First reboot

rawhide888

New Member
38 year old married guy, have kids.  Regular pot smoker.  I've been looking at images for M and O since I was a little wanker.  On the surface I seem like a successful happy guy...job, family, house, occasional vacation etc.  I've always been a little down and depressed, not a whole lot of self esteem, it's gotten steadily worse over the years.  I've always managed to muddle through and get from one phase of life to the next, I was just never that psyched to be where I was.  PMO has crept steadily more into my life, so that now I sneak off at work to have a quick wank.  I've been reading about the links between porn use and mental illness.  Until recently I had never considered if my regular porn use was contributing to my worsening feelings of boredom and depression.  It makes sense, that if you get all your dopamine rewards from porn and weed, real life just isn't that interesting.  I've had relationships with girls, but never really felt that comfortable or confident around women, so porn was an easy way to get my dose of beauty without having to risk anything for it. 

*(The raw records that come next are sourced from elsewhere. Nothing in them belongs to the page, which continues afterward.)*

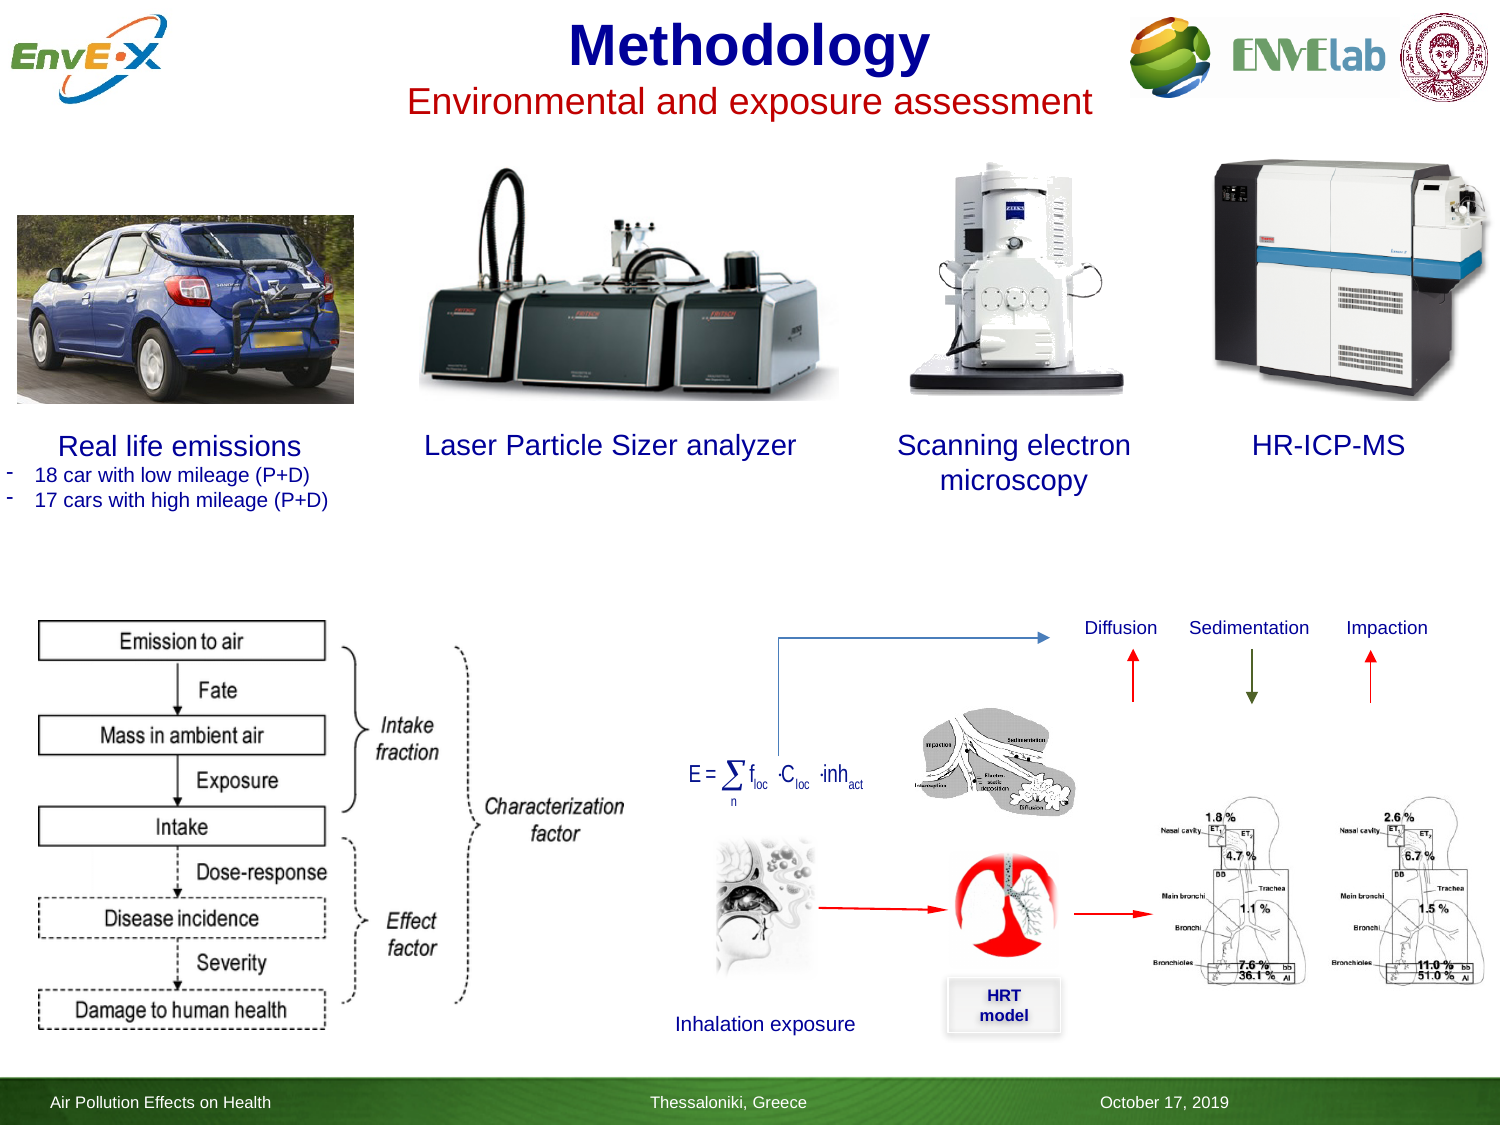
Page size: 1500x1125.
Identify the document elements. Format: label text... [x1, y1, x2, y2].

picture [1425, 13, 1488, 102]
picture [1152, 794, 1485, 998]
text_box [645, 834, 886, 1044]
picture [974, 705, 1078, 819]
picture [16, 215, 354, 404]
picture [37, 620, 624, 1031]
text_box Laser Particle Sizer analyzer [414, 419, 807, 469]
picture [900, 146, 1137, 404]
text_box HR-ICP-MS [1233, 419, 1425, 469]
picture [1198, 146, 1499, 401]
picture [419, 166, 839, 401]
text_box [818, 907, 942, 911]
picture [0, 8, 74, 107]
picture [0, 1076, 1500, 1125]
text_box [947, 850, 1061, 1034]
text_box Scanning electron microscopy [889, 419, 1148, 504]
text_box Diffusion Sedimentation Impaction [1077, 608, 1436, 646]
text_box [854, 560, 974, 833]
text_box Real life emissions 18 car with low mileage (P+D) 17 cars with high mileage (P+D) [6, 419, 354, 520]
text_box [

I've always used PMO but after our last baby the wife and I have very little sex and we're constantly at each other.  I've been using PMO several times a day for several months, pretty much full-on-spider-monkey-mode.  I've starting going to bikini barista stands on the way to AND home from work...and not just for the coffee.  I'll be browsing for porn on my phone while I'm watching my kids play...and I'm missing seeing my kids grow up...WTF!?!

I also use weed pretty much daily.  Another point of contention with the wife...


My wife and kids are out of town with family after the holidays while I'm back home working. Since I've been home alone, it's been insane...I pretty much plan my days around PMO, then weed, then food maybe, then sleep.  Last night after work I was driving around looking for a strip club.  I had cash and was all ready, checked out a few out, picked one and drove into the parking lot, and I sat there for like 15min deciding or not to go in.  There were several lonely downtrodden looking dude milling about, so I decided to go home and smoke a joint and jerk off.

So here I am the next morning, day 0 of reboot.  Going to write this down and see where it takes me.  I hope this helps anyone who wants to stop using PMO!

Day 0
 
Hey man,  I hear ya about a growing depression and being unenthusiastic about life.  I'm there to.  I'm on 30 but was married for 4 years, but have been divorced a few years now.  I'm pretty sure my incisive PMO while i was married, as well as before, greatly lead to the breakdown of the marriage.  I only say this to say that i know where you're at (other than having kids).  I'm curious, whats your motivation to stop now?  Why a strip club one night and rebooting the next morning?  What's the rational?